John Collins
- Born: John Law Collins 1 February 1939 Tokomaru Bay, New Zealand
- Died: 29 May 2007 (aged 68) Gisborne, New Zealand
- Height: 1.78 m (5 ft 10 in)
- Weight: 79 kg (174 lb)
- School: Tokomaru Bay District High School
- Notable relative(s): Aaron Collins (son)

Rugby union career
- Position(s): Second five-eighth

Senior career
- Years: Team / Apps / (Points)
- 1958–1968: Poverty Bay / 49

International career
- Years: Team / Apps / (Points)
- 1964–1965: New Zealand / 3 / (0)

= John Collins (rugby union, born 1939) =

NZ international rugby union player (1939-2007)

John Law Collins (1 February 1939 — 29 May 2007) was a New Zealand rugby union international.

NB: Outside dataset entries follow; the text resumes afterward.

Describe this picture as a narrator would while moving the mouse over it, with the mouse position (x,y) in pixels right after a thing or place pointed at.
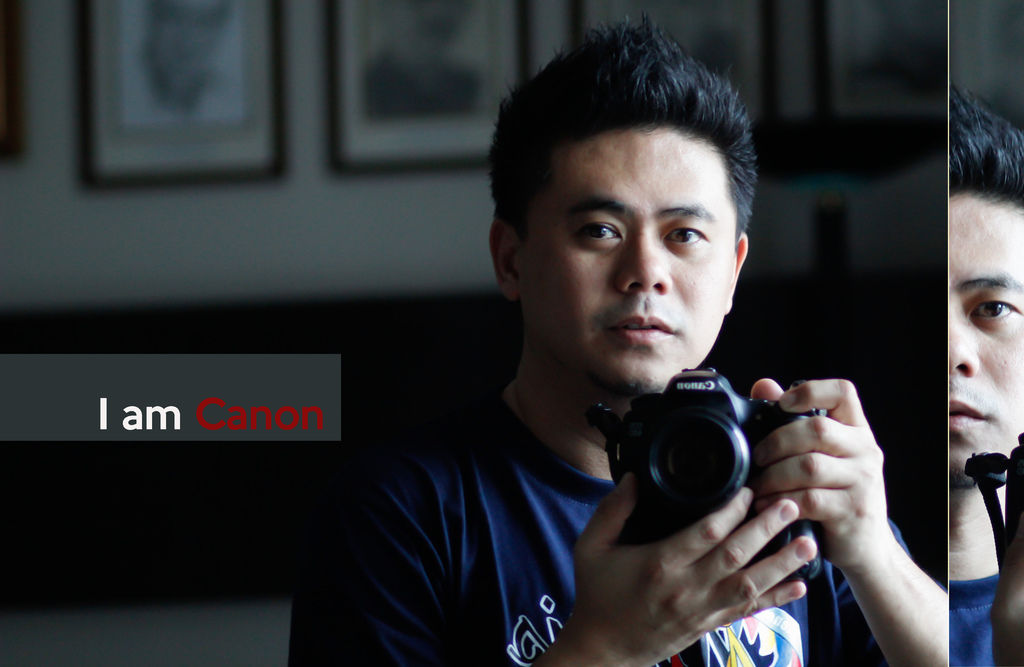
In this image there is a person (583,577) wearing blue color T-shirt (547,524) holding a camera (775,542) in his hand (716,512) and at the left side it is written as I'am canon.
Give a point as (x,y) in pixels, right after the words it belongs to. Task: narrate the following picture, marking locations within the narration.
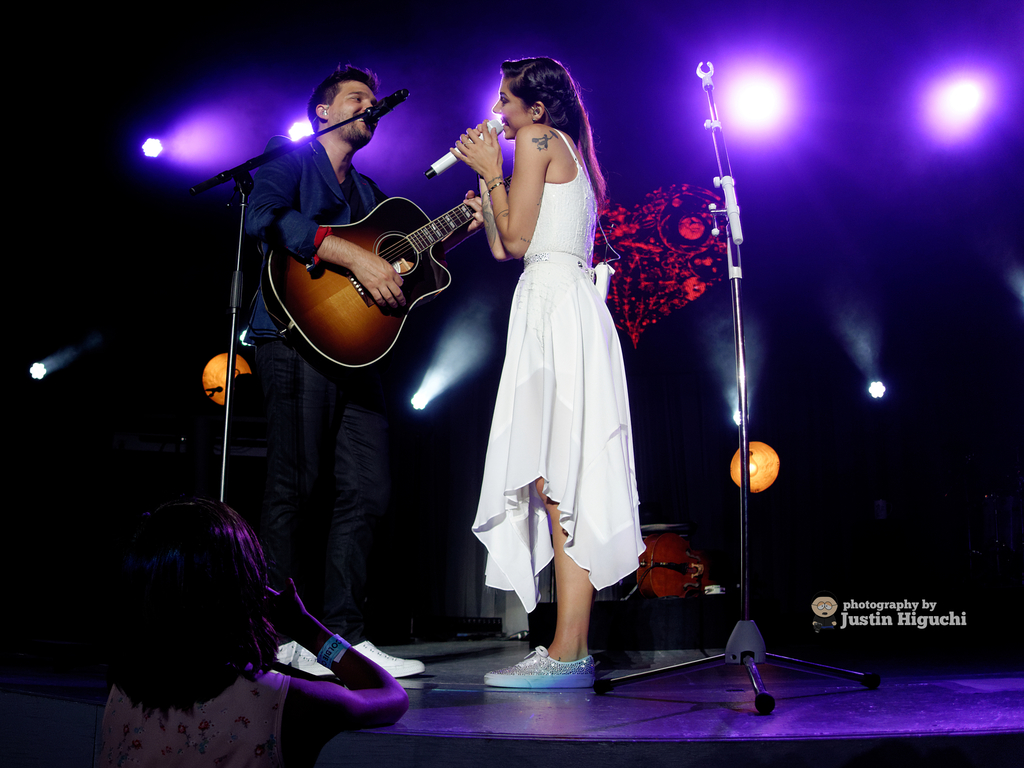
Background (908,422) is dark. At the top (743,138) we can see lights (801,120). We can see a women (524,141) in white colour frock (546,528) holding a mike (441,172) in her hands (479,154) and singing. Here we can see one man (286,224) standing in front of a mike (373,119) and playing guitar (446,226). This is a platform (720,717). This is a mike (751,644).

Raised in Tokomaru Bay, Collins was a second five-eighth and played his rugby with Gisborne Marist. He made his provincial debut for Poverty Bay in 1958 and was later a New Zealand Maori representative.

Collins missed three years of rugby in the early 1960s due to army service in Malaysia and on his return soon came into All Blacks contention. He gained his first cap in the opening 1964 Bledisloe Cup match against the Wallabies at Carisbrook, before a back injury kept him out of the remainder of the series. The following year, Collins was capped a further two times in the home series against the Springboks, at Athletic Park and Eden Park.

Collins was married to Ingrid Collins. The couple had two children; their son, Aaron, was a Poverty Bay representative and played professional rugby in Scotland.